Of course, every route has a terminus, and after navigating through the municipality of Langford and doing another resupply the moderate group reached the open fields and bountiful shade of the Gold Miner group site at Goldstream regional park. The lower Island has some history of gold mining dating from the late 19th century, though no great fortunes were made. In present times Goldstream Provincial Park hosts a nature centre, an annual salmon run, and access to some excellent hiking trails along Finlayson Arm.
The true joy of the VIBC is the people it brings together, both from Vancouver Island, the lower mainland, and even a few regulars from down south in Washington State. A quick scan of the various bikes and gear at the campsite shows a wide range of tools to get the job done. Fancy carbon gravel bikes with fancy bags? Sure! An old 90s riding mountain bikes with dry bags strapped on? Heck yea, if it works it works! At the end of the day, the VIBC is about creating community and providing opportunity to explore some new trails, make new friends, share some laughs and camp under the stars.
Nothing quite brings people together like sitting in a circle to the roaring of canister stoves reminiscing about the shared accomplishments of a good day’s (type two) fun ride in the heat. Winding down the evening, we distributed some amazing prizes provided to us by various sponsors.

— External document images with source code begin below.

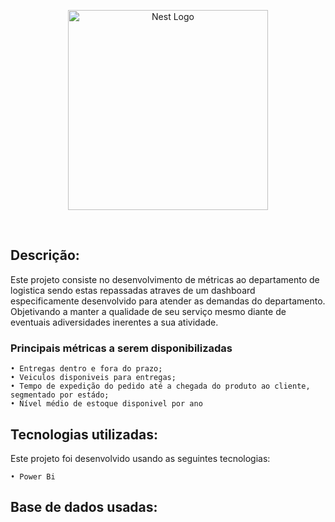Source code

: <p align="center">
  <a href="https://powerbi.microsoft.com/pt-br/" target="blank"><img src="https://ideias.avancadas.info/images/power-bi.png" width="320" alt="Nest Logo" /></a>
</p>

<a href="https://github.com/imersao-alura/aluraflix/blob/master/LICENSE " target="_blank"><img src="https://img.shields.io/badge/licence-MIT-blue.svg" alt="" /></a> 
<a href="https://powerbi.microsoft.com/pt-br/downloads/" target="blank"><img alt="" src="https://img.shields.io/gem/u/12?label=Power%20BI&logo=Power%20BI&style=plastic" /></a>

## Descrição:

Este projeto consiste no desenvolvimento de métricas ao departamento de logistica sendo estas repassadas atraves de um dashboard especificamente desenvolvido para atender as demandas do departamento. Objetivando a manter a qualidade de seu serviço mesmo diante de eventuais adiversidades inerentes a sua atividade.

 ### Principais métricas a serem disponibilizadas


    • Entregas dentro e fora do prazo;
    • Veiculos disponiveis para entregas; 
    • Tempo de expedição do pedido até a chegada do produto ao cliente, segmentado por estádo;    
    • Nível médio de estoque disponivel por ano
    
    
## Tecnologias utilizadas:

Este projeto foi desenvolvido usando as seguintes tecnologias:
    
    • Power Bi
  
  
## Base de dados usadas:    

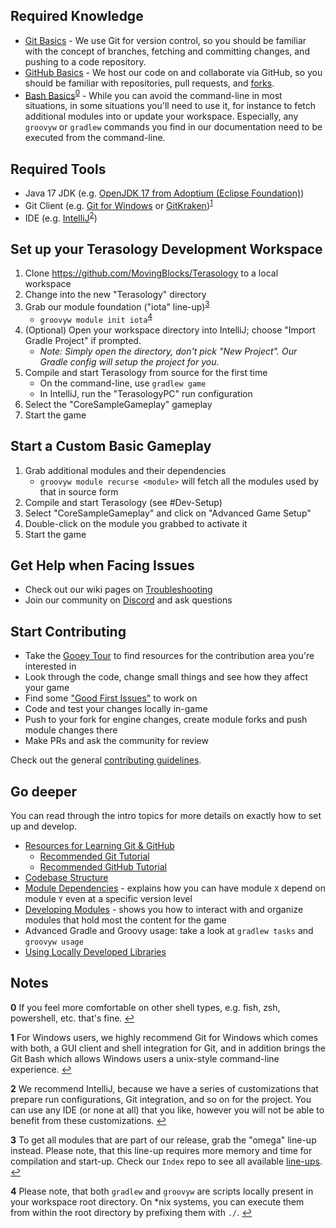 ## Required Knowledge

* [Git Basics](https://git-scm.com/docs/gittutorial) - We use Git for version control, so you should be familiar with the concept of branches, fetching and committing changes, and pushing to a code repository.
* [GitHub Basics](https://docs.github.com/en/get-started/quickstart/hello-world) - We host our code on and collaborate via GitHub, so you should be familiar with repositories, pull requests, and [forks](https://docs.github.com/en/github/collaborating-with-pull-requests/working-with-forks/about-forks).
* [Bash Basics](https://towardsdatascience.com/basics-of-bash-for-beginners-92e53a4c117a)<sup id="a0">[0](#f0)</sup> - While you can avoid the command-line in most situations, in some situations you'll need to use it, for instance to fetch additional modules into or update your workspace. Especially, any `groovyw` or `gradlew` commands you find in our documentation need to be executed from the command-line.


## Required Tools

* Java 17 JDK (e.g. [OpenJDK 17 from Adoptium (Eclipse Foundation)](https://adoptium.net/en-GB/temurin/releases/?version=17&package=jdk&arch=x64&os=any))
* Git Client (e.g. [Git for Windows](https://gitforwindows.org/) or [GitKraken](https://www.gitkraken.com/))<sup id="a1">[1](#f1)</sup>
* IDE (e.g. [IntelliJ](https://www.jetbrains.com/idea/download)<sup id="a1">[2](#f2)</sup>)


## Set up your Terasology Development Workspace

1. Clone https://github.com/MovingBlocks/Terasology to a local workspace
1. Change into the new "Terasology" directory
1. Grab our module foundation ("iota" line-up)<sup id="a2">[3](#f3)</sup>
   * `groovyw module init iota`<sup id="a3">[4](#f4)</sup>
1. (Optional) Open your workspace directory into IntelliJ; choose "Import Gradle Project" if prompted.
   * _Note: Simply open the directory, don't pick "New Project". Our Gradle config will setup the project for you._
1. Compile and start Terasology from source for the first time
   * On the command-line, use `gradlew game`
   * In IntelliJ, run the "TerasologyPC" run configuration
1. Select the "CoreSampleGameplay" gameplay
1. Start the game


## Start a Custom Basic Gameplay

1. Grab additional modules and their dependencies
   * `groovyw module recurse <module>` will fetch all the modules used by that in source form
1. Compile and start Terasology (see #Dev-Setup)
1. Select "CoreSampleGameplay" and click on "Advanced Game Setup"
1. Double-click on the module you grabbed to activate it
1. Start the game


## Get Help when Facing Issues

* Check out our wiki pages on [Troubleshooting](Troubleshooting-Developer.md)
* Join our community on [Discord](https://discord.gg/terasology) and ask questions


## Start Contributing

* Take the [Gooey Tour](https://terasology.org/AdventureSite/) to find resources for the contribution area you're interested in
* Look through the code, change small things and see how they affect your game
* Find some ["Good First Issues"](https://github.com/MovingBlocks/Terasology/labels/Good%20First%20Issue) to work on
* Code and test your changes locally in-game
* Push to your fork for engine changes, create module forks and push module changes there
* Make PRs and ask the community for review

Check out the general [contributing guidelines](https://github.com/MovingBlocks/Terasology/blob/develop/.github/CONTRIBUTING.md).


## Go deeper

You can read through the intro topics for more details on exactly how to set up and develop.

* [Resources for Learning Git & GitHub](https://help.github.com/articles/good-resources-for-learning-git-and-github)
  * [Recommended Git Tutorial](http://learngitbranching.js.org)
  * [Recommended GitHub Tutorial](https://help.github.com/categories/bootcamp)
* [Codebase Structure](Codebase-Structure.md)
* [Module Dependencies](Module-Dependencies.md) - explains how you can have module `X` depend on module `Y` even at a specific version level
* [Developing Modules](Developing-Modules.md) - shows you how to interact with and organize modules that hold most the content for the game
* Advanced Gradle and Groovy usage: take a look at `gradlew tasks` and `groovyw usage`
* [Using Locally Developed Libraries](Using-Locally-Developed-Libraries.md)


## Notes

<b id="f0">0</b> If you feel more comfortable on other shell types, e.g. fish, zsh, powershell, etc. that's fine. [↩](#a0)

<b id="f1">1</b> For Windows users, we highly recommend Git for Windows which comes with both, a GUI client and shell integration for Git, and in addition brings the Git Bash which allows Windows users a unix-style command-line experience. [↩](#a1)

<b id="f2">2</b> We recommend IntelliJ, because we have a series of customizations that prepare run configurations, Git integration, and so on for the project. You can use any IDE (or none at all) that you like, however you will not be able to benefit from these customizations. [↩](#a2)

<b id="f3">3</b> To get all modules that are part of our release, grab the "omega" line-up instead. Please note, that this line-up requires more memory and time for compilation and start-up. Check our `Index` repo to see all available [line-ups](https://github.com/Terasology/Index/tree/master/distros). [↩](#a3)

<b id="f4">4</b> Please note, that both `gradlew` and `groovyw` are scripts locally present in your workspace root directory. On *nix systems, you can execute them from within the root directory by prefixing them with `./`. [↩](#a4)
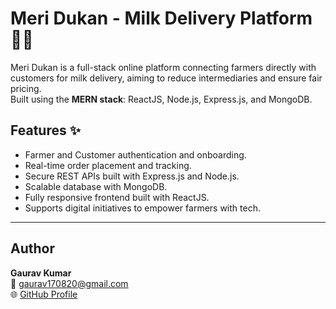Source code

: 
# Meri Dukan - Milk Delivery Platform 🚚🥛

Meri Dukan is a full-stack online platform connecting farmers directly with customers for milk delivery, aiming to reduce intermediaries and ensure fair pricing.  
Built using the **MERN stack**: ReactJS, Node.js, Express.js, and MongoDB.

## Features ✨

- Farmer and Customer authentication and onboarding.
- Real-time order placement and tracking.
- Secure REST APIs built with Express.js and Node.js.
- Scalable database with MongoDB.
- Fully responsive frontend built with ReactJS.
- Supports digital initiatives to empower farmers with tech.

---

## Author

**Gaurav Kumar**  
📧 gaurav170820@gmail.com  
🌐 [GitHub Profile](https://github.com/gauravai2025)
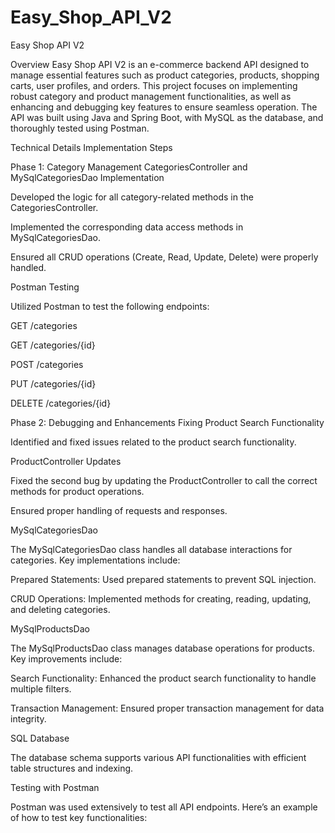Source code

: # Easy_Shop_API_V2

Easy Shop API V2

Overview
Easy Shop API V2 is an e-commerce backend API designed to manage essential features such as product categories, products, shopping carts, user profiles, and orders. This project focuses on implementing robust category and product management functionalities, as well as enhancing and debugging key features to ensure seamless operation. The API was built using Java and Spring Boot, with MySQL as the database, and thoroughly tested using Postman.

Technical Details
Implementation Steps

Phase 1: Category Management
CategoriesController and MySqlCategoriesDao Implementation

Developed the logic for all category-related methods in the CategoriesController.

Implemented the corresponding data access methods in MySqlCategoriesDao.

Ensured all CRUD operations (Create, Read, Update, Delete) were properly handled.


Postman Testing

Utilized Postman to test the following endpoints:

GET /categories

GET /categories/{id}

POST /categories

PUT /categories/{id}

DELETE /categories/{id}


Phase 2: Debugging and Enhancements
Fixing Product Search Functionality

Identified and fixed issues related to the product search functionality.


ProductController Updates

Fixed the second bug by updating the ProductController to call the correct methods for product operations.

Ensured proper handling of requests and responses.


MySqlCategoriesDao

The MySqlCategoriesDao class handles all database interactions for categories. Key implementations include:

Prepared Statements: Used prepared statements to prevent SQL injection.

CRUD Operations: Implemented methods for creating, reading, updating, and deleting categories.

MySqlProductsDao

The MySqlProductsDao class manages database operations for products. Key improvements include:

Search Functionality: Enhanced the product search functionality to handle multiple filters.

Transaction Management: Ensured proper transaction management for data integrity.


SQL Database

The database schema supports various API functionalities with efficient table structures and indexing.

Testing with Postman

Postman was used extensively to test all API endpoints. Here’s an example of how to test key functionalities:
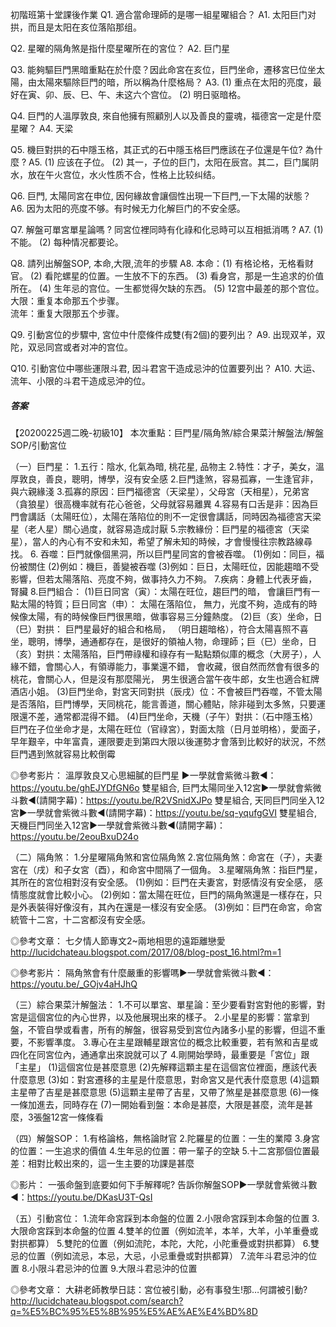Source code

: 初階班第十堂課後作業
Q1. 適合當命理師的是哪一組星曜組合？
A1. 太阳巨门对拱，而且是太阳在亥位落陷那组。

Q2. 星曜的隔角煞是指什麼星曜所在的宮位？
A2. 巨门星

Q3. 能夠驅巨門黑暗重點在於什麼？因此命宮在亥位，巨門坐命，遷移宮巳位坐太陽，由太陽來驅除巨門的暗，所以稱為什麼格局？
A3. (1) 重点在太阳的亮度，最好在寅、卯、辰、巳、午、未这六个宫位。
      (2) 明日驱暗格。

Q4. 巨門的人溫厚敦良, 來自他擁有照顧別人以及善良的靈魂，福德宮一定是什麼星曜？
A4. 天梁

Q5. 機巨對拱的石中隱玉格，其正式的石中隱玉格巨門應該在子位還是午位? 為什麼 ?
A5. (1) 应该在子位。
      (2) 其一，子位的巨门，太阳在辰宫。其二，巨门属阴水，放在午火宫位，水火性质不合，性格上比较纠结。

Q6. 巨門, 太陽同宮在申位, 因何緣故會讓個性出現一下巨門,一下太陽的狀態？
A6. 因为太阳的亮度不够。有时候无力化解巨门的不安全感。

Q7. 解盤可單宮單星論嗎 ? 同宮位裡同時有化祿和化忌時可以互相抵消嗎 ?
A7. (1) 不能。
      (2) 每种情况都要论。

Q8. 請列出解盤SOP, 本命,大限,流年的步驟
A8. 本命：(1) 有格论格，无格看财官。
                 (2) 看陀螺星的位置。一生放不下的东西。
                 (3) 看身宫，那是一生追求的价值所在。
                 (4) 生年忌的宫位。一生都觉得欠缺的东西。
                 (5) 12宫中最差的那个宫位。
        大限：重复本命那五个步骤。   
        流年：重复大限那五个步骤。

Q9. 引動宮位的步驟中, 宮位中什麼條件成雙(有2個)的要列出？
A9. 出现双羊，双陀，双忌同宫或者对冲的宫位。

Q10. 引動宮位中哪些運限斗君, 因斗君宮干造成忌沖的位置要列出？
A10. 大运、流年、小限的斗君干造成忌沖的位。





##### 答案

【20200225週二晚-初級10】
本次重點：巨門星/隔角煞/綜合果菜汁解盤法/解盤SOP/引動宮位

（一）巨門星：
1.五行：陰水, 化氣為暗, 桃花星, 品物主
2.特性：才子，美女，溫厚敦良，善良，聰明，博學，沒有安全感
2.巨門逢煞，容易孤寡，一生逢官非，與六親緣淺
3.孤寡的原因：巨門福德宮（天梁星），父母宮（天相星），兄弟宮（貪狼星）很高機率就有花心爸爸，父母就容易離異
4.容易有口舌是非：因為巨門會講話（太陽旺位），太陽在落陷位的則不一定很會講話，同時因為福德宮天梁星（老人星）關心過度，就容易造成討厭
5.宗教緣份：巨門星的福德宮（天梁星），當人的內心有不安和未知，希望了解未知的時候，才會慢慢往宗教路線尋找。
6. 吞噬：巨門就像個黑洞，所以巨門星同宮的會被吞噬。
(1)例如：同巨，福份被關住
(2)例如：機巨，善變被吞噬
(3)例如：巨日，太陽旺位，因能趨暗不受影響，但若太陽落陷、亮度不夠，做事持久力不夠。
7.疾病：身體上代表牙齒，腎臟
8.巨門組合：
(1)巨日同宮（寅）：太陽在旺位，趨巨門的暗， 會讓巨門有一點太陽的特質；巨日同宮（申）： 太陽在落陷位， 無力，光度不夠，造成有的時候像太陽，有的時候像巨門很黑暗，做事容易三分鐘熱度。
(2)巨（亥）坐命，日（巳）對拱： 巨門星最好的組合和格局， （明日趨暗格），符合太陽喜照不喜坐，聰明，博學，通通都存在，是很好的領袖人物，命理師；巨（巳）坐命，日（亥）對拱：太陽落陷，巨門帶祿權和祿存有一點點類似庫的概念（大房子），人緣不錯，會關心人，有領導能力，事業還不錯， 會收藏，很自然而然會有很多的桃花，會關心人，但是沒有那麼陽光， 男生很適合當午夜牛郎，女生也適合紅牌酒店小姐。
(3)巨門坐命，對宮天同對拱（辰戌）位：不會被巨門吞噬，不管太陽是否落陷，巨門博學，天同桃花，能言善道，關心體貼，除非碰到太多煞，只要運限還不差，通常都混得不錯。
(4)巨門坐命，天機（子午）對拱：（石中隱玉格）巨門在子位坐命才是，太陽在旺位（官祿宮），對面太陰（日月並明格），愛面子，早年艱辛，中年富貴，運限要走到第四大限以後運勢才會落到比較好的狀況，不然巨門遇到煞就容易比較倒霉

◎參考影片：
溫厚敦良又心思細膩的巨門星 ►一學就會紫微斗數◄：https://youtu.be/ghEJYDfGN6o
雙星組合, 巨門太陽同坐入12宮►一學就會紫微斗數◄(請開字幕)：https://youtu.be/R2VSnidXJPo
雙星組合, 天同巨門同坐入12宮►一學就會紫微斗數◄(請開字幕)：https://youtu.be/sq-yqufgGVI
雙星組合, 天機巨門同坐入12宮►一學就會紫微斗數◄(請開字幕)：https://youtu.be/2eouBxuD24o

（二）隔角煞：
1.分星曜隔角煞和宮位隔角煞
2.宮位隔角煞：命宮在（子），夫妻宮在（戌）和子女宮（酉），和命宮中間隔了一個角。
3.星曜隔角煞：指巨門星，其所在的宮位相對沒有安全感。
(1)例如：巨門在夫妻宮，對感情沒有安全感， 感情態度就會比較小心。
(2)例如：當太陽在旺位，巨門的隔角煞還是一樣存在，只是外表裝得好像沒有，其內在還是一樣沒有安全感。
(3)例如：巨門在命宮，命宮統管十二宮，十二宮都沒有安全感。

◎參考文章：
七夕情人節專文2~兩地相思的遠距離戀愛
http://lucidchateau.blogspot.com/2017/08/blog-post_16.html?m=1

◎參考影片：
隔角煞會有什麼嚴重的影響嗎►一學就會紫微斗數◄：https://youtu.be/_GOjv4aHJhQ

（三）綜合果菜汁解盤法：
1.不可以單宮、單星論：至少要看對宮對他的影響，對宮是這個宮位的內心世界，以及他展現出來的樣子。
2.小星星的影響：當拿到盤，不管自學或看書，所有的解盤，很容易受到宮位內諸多小星的影響，但這不重要，不影響準度。
3.專心在主星跟輔星跟宮位的概念比較重要，若有煞和吉星或四化在同宮位內，通通拿出來說就可以了
4.剛開始學時，最重要是「宮位」跟「主星」
(1)這個宮位是甚麼意思
(2)先解釋這顆主星在這個宮位裡面，應該代表什麼意思 
(3)如：對宮遷移的主星是什麼意思，對命宮又是代表什麼意思
(4)這顆主星帶了吉星是甚麼意思
(5)這顆主星帶了吉星，又帶了煞星是甚麼意思
(6)一條一條加進去，同時存在
(7)一開始看到盤：本命是甚麼，大限是甚麼，流年是甚麼，3張盤12宮一條條看

（四）解盤SOP：
1.有格論格，無格論財官
2.陀羅星的位置：一生的業障
3.身宮的位置：一生追求的價值 
4.生年忌的位置：帶一輩子的空缺
5.十二宮那個位置最差：相對比較出來的，這一生主要的功課是甚麼

◎影片：
一張命盤到底要如何下手解釋呢? 告訴你解盤SOP►一學就會紫微斗數◄：https://youtu.be/DKasU3T-QsI

（五）引動宮位：
1.流年命宮踩到本命盤的位置
2.小限命宮踩到本命盤的位置
3.大限命宮踩到本命盤的位置
4.雙羊的位置（例如流羊，本羊，大羊，小羊重疊或對拱都算）
5.雙陀的位置（例如流陀，本陀，大陀，小陀重疊或對拱都算）
6.雙忌的位置（例如流忌，本忌，大忌，小忌重疊或對拱都算）
7.流年斗君忌沖的位置
8.小限斗君忌沖的位置
9.大限斗君忌沖的位置

◎參考文章：
大耕老師教學日誌：宮位被引動，必有事發生!那…何謂被引動?
http://lucidchateau.blogspot.com/search?q=%E5%BC%95%E5%8B%95%E5%AE%AE%E4%BD%8D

With at least 3 more campouts planned for the season (Mid-Vancouver Island’s Miracle Beach in June, Salt Spring Island’s Ruckle Park in July, and Gabriola Island’s Descanso Bay in August), there’s still plenty of time for you to come out and ride with a bunch of your newest friends. Costs are kept minimal and the VIBC only asks that you cover your portion of camp fees. See you around the campfire, eh?